Understanding Medical Assistant Practice Liability Issues

Carolyn Buppert

Disclosures

Dermatology Nursing. 2008;20(4):327-329. 

In This Article

Introduction

The issues discussed in this column are not meant to be considered legal advice. For personal advice, readers are urged to contact a qualified health care attorney.

A nurse practitioner wrote: "I'm worried about the way the medical assistant in my office gives out telephone advice. I heard him tell a patient not to worry about the symptom the patient was calling about. It seems to me that this would be a form of diagnosing, which is the practice of medicine. Boards of nursing come down hard on registered nurses who exceed their scope of practice, but it seems that medical assistants do it all the time. Am I at risk for getting sued if I work with a medical assistant who goes out on a limb and a patient is harmed?"

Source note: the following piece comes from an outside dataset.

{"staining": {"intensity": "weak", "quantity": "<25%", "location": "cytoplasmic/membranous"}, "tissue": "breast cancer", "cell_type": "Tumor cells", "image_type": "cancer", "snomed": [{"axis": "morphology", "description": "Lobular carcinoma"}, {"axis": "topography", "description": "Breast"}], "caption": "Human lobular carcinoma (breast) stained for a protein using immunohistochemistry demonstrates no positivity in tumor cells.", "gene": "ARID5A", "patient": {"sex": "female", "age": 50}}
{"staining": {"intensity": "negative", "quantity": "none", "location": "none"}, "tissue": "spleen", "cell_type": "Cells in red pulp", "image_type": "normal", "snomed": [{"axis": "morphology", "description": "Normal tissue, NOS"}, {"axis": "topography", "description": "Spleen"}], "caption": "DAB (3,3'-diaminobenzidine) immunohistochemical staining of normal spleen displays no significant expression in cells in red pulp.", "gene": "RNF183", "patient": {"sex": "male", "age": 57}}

There are two legal issues here. Liability for malpractice and exceeding scope of practice. If a medical assistant negligently or incompetently advises a patient and the patient suffers an injury because he or she relied on the advice, the medical assistant and his employer probably will be sued. It is unlikely that a nurse or nurse practitioner working at the practice would be sued, but if a nurse or nurse practitioner had supervisory responsibilities, then it is possible that the nurse would be named. It is the medical assistant's employer/supervisor's responsibility to monitor the medical assistant and make sure he or she is acting within the standard of care.